══ SUPPLIED RECORDS
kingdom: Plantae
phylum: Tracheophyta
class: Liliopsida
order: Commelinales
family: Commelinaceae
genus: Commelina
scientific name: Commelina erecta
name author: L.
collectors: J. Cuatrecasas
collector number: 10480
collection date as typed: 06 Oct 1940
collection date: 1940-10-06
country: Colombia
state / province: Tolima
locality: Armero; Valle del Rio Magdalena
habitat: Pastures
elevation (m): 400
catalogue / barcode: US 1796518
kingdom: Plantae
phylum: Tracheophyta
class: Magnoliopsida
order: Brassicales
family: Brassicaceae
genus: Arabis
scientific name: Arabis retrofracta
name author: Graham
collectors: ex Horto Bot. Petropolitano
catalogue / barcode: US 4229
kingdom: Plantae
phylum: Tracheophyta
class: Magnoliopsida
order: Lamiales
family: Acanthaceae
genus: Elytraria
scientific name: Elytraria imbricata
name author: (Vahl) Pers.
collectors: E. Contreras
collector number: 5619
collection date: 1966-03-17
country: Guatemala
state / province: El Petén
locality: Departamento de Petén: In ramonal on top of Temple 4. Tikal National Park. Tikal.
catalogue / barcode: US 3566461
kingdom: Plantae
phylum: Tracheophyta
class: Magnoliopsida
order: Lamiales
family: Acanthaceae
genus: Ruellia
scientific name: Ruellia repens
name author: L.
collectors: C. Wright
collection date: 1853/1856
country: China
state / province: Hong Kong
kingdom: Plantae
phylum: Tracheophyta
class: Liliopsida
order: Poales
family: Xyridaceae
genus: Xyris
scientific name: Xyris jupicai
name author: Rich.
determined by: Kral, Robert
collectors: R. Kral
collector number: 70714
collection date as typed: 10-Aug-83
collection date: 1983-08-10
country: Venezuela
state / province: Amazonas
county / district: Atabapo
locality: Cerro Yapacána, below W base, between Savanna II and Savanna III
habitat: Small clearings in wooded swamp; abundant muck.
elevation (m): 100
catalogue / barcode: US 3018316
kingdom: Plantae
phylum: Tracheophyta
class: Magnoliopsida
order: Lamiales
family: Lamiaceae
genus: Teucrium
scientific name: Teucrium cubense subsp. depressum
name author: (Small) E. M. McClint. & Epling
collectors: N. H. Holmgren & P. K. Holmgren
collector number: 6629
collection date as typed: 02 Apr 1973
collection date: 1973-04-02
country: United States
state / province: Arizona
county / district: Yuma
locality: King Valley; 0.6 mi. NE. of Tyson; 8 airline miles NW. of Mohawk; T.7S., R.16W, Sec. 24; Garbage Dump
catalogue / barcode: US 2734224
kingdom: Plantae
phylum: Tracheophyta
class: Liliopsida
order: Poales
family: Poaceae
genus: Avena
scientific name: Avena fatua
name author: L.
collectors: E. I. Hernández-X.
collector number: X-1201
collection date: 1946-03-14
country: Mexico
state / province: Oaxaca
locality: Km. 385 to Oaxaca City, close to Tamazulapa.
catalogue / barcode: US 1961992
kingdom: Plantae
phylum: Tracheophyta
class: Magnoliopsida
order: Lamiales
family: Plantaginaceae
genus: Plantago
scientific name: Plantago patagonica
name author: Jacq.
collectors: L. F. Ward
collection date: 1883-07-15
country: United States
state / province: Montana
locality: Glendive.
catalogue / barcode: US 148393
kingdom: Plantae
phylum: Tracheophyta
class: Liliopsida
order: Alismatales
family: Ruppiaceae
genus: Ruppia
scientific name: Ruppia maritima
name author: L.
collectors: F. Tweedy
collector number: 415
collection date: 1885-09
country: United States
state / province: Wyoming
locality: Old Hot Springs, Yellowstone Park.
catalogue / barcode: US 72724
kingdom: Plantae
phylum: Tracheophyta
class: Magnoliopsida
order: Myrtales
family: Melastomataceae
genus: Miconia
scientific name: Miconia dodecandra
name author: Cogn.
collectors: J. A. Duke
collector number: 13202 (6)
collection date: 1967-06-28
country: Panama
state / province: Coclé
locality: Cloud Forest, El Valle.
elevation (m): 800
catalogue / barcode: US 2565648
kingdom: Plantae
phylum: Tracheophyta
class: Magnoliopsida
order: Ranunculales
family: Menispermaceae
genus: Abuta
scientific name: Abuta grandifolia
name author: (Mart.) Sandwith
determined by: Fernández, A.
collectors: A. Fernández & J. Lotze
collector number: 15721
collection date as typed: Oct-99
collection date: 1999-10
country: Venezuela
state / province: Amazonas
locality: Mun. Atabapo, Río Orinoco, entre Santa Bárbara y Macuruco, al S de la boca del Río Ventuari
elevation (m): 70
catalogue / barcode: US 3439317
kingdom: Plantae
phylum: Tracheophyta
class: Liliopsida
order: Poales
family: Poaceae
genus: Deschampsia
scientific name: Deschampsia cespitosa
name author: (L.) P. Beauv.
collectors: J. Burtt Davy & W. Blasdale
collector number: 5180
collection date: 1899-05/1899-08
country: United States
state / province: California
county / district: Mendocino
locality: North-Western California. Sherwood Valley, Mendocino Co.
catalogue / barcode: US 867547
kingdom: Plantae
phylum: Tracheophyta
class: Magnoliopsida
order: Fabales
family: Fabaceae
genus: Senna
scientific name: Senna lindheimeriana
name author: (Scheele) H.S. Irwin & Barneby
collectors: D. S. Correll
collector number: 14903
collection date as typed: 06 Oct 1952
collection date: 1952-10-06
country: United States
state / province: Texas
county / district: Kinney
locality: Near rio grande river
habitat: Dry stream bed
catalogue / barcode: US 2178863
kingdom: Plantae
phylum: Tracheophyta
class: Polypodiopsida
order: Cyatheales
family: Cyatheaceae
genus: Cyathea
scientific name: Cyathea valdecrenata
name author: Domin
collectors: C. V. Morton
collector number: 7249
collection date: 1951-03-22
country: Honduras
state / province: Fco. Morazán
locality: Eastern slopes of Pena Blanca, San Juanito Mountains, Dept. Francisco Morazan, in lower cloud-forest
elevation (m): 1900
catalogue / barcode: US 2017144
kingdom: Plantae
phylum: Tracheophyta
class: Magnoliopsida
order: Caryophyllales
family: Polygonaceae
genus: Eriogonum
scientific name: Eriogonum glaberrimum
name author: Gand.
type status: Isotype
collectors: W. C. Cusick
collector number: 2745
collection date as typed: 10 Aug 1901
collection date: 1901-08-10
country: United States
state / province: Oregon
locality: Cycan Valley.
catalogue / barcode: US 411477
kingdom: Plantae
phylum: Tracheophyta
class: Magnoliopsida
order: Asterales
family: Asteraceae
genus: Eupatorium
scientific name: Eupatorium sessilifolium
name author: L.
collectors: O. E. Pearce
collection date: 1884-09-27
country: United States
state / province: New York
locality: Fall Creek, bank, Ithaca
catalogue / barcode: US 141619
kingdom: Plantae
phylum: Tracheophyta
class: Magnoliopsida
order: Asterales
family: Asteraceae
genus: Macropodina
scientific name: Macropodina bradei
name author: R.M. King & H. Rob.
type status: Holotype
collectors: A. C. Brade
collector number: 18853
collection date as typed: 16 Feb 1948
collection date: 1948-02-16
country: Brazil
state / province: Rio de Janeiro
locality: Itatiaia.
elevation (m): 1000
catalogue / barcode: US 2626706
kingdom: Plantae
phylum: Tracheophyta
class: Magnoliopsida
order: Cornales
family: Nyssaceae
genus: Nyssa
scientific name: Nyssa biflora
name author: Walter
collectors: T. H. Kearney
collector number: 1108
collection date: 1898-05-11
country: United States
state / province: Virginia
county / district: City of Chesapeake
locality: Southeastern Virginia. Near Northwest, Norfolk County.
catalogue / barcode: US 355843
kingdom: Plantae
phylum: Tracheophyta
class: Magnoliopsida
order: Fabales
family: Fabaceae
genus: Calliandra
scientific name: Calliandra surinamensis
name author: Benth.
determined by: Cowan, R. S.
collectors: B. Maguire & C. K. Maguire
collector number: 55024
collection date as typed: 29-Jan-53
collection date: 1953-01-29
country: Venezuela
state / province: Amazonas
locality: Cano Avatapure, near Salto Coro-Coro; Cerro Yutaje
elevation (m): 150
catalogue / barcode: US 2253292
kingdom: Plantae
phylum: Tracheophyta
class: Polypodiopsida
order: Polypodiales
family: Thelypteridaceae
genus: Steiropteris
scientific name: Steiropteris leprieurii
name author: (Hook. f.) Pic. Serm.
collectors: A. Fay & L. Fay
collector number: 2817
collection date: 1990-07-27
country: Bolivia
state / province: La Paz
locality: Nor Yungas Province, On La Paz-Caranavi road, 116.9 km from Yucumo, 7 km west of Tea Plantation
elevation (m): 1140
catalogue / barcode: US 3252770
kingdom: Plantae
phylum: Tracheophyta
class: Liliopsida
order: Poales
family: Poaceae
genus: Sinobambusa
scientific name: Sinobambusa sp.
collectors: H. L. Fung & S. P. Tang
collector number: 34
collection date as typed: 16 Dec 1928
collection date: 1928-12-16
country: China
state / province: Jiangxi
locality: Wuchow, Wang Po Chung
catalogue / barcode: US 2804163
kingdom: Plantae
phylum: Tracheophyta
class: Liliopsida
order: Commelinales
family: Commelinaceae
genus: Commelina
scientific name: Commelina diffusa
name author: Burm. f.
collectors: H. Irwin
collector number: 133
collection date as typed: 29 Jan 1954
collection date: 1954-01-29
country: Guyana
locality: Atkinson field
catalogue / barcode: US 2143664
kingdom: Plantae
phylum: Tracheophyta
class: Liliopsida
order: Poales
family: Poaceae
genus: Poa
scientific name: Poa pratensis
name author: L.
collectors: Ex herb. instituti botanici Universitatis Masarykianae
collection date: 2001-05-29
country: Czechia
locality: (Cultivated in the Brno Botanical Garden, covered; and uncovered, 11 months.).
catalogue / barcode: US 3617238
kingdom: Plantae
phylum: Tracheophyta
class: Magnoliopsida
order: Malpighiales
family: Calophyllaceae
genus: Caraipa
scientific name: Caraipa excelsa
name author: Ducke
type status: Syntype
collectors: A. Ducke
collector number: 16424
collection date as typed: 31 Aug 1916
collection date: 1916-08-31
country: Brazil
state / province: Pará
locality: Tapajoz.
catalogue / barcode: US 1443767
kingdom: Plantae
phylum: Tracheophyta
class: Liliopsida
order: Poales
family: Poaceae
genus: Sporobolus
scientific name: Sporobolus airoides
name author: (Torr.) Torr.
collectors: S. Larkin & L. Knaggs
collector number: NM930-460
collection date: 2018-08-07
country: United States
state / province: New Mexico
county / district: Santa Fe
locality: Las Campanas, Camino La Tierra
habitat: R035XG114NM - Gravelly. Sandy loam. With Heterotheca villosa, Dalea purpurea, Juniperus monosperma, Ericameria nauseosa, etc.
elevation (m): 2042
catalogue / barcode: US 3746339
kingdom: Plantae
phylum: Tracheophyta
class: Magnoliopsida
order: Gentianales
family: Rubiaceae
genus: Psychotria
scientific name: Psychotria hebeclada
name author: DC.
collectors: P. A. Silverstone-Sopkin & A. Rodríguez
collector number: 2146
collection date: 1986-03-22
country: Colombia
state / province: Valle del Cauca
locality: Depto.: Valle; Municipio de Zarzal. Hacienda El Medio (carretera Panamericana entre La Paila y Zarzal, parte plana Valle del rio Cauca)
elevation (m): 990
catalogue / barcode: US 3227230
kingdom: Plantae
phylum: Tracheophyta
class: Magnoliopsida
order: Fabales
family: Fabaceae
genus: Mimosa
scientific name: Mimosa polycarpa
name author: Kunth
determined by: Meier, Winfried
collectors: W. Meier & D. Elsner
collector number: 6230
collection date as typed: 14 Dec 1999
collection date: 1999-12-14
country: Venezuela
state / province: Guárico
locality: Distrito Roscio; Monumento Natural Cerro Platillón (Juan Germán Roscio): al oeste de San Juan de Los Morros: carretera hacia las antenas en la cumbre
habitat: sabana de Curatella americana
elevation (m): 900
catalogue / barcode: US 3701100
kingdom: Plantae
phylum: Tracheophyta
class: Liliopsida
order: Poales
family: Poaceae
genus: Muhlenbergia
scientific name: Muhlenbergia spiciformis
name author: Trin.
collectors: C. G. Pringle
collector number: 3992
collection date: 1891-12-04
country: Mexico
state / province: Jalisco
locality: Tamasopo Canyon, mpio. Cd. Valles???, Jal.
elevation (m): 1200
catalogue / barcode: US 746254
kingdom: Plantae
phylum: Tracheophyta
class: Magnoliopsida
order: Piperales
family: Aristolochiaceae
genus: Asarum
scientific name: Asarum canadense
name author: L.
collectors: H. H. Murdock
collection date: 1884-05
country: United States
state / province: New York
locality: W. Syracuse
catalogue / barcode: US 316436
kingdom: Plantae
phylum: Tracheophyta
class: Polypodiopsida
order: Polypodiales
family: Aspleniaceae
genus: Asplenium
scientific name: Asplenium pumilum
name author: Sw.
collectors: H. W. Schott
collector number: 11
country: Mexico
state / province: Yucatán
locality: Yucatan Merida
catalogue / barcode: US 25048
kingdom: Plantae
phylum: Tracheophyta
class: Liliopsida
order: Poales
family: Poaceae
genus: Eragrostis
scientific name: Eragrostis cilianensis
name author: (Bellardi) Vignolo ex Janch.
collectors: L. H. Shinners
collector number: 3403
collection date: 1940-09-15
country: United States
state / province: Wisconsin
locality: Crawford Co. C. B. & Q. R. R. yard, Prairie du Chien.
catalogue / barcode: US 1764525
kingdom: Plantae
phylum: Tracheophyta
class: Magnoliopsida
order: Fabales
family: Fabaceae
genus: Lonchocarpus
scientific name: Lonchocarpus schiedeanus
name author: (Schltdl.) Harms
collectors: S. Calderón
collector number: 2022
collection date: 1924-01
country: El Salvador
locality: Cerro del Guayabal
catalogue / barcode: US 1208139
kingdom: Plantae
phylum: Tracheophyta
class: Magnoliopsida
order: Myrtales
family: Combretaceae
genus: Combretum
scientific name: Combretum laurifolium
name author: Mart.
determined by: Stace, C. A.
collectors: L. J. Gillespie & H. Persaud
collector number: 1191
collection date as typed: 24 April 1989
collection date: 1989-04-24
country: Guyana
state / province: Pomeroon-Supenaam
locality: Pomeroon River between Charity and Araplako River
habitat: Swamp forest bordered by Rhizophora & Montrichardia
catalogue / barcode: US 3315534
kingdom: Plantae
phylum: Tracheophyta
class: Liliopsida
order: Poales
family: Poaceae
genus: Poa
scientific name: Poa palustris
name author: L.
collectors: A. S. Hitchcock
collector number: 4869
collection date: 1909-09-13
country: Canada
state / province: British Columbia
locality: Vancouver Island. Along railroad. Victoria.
════
STATED PROBLEM
Select every line in the rows above that holds the string "determined". Case counts.

THE RESPONSE
determined by: Kral, Robert
determined by: Fernández, A.
determined by: Cowan, R. S.
determined by: Meier, Winfried
determined by: Stace, C. A.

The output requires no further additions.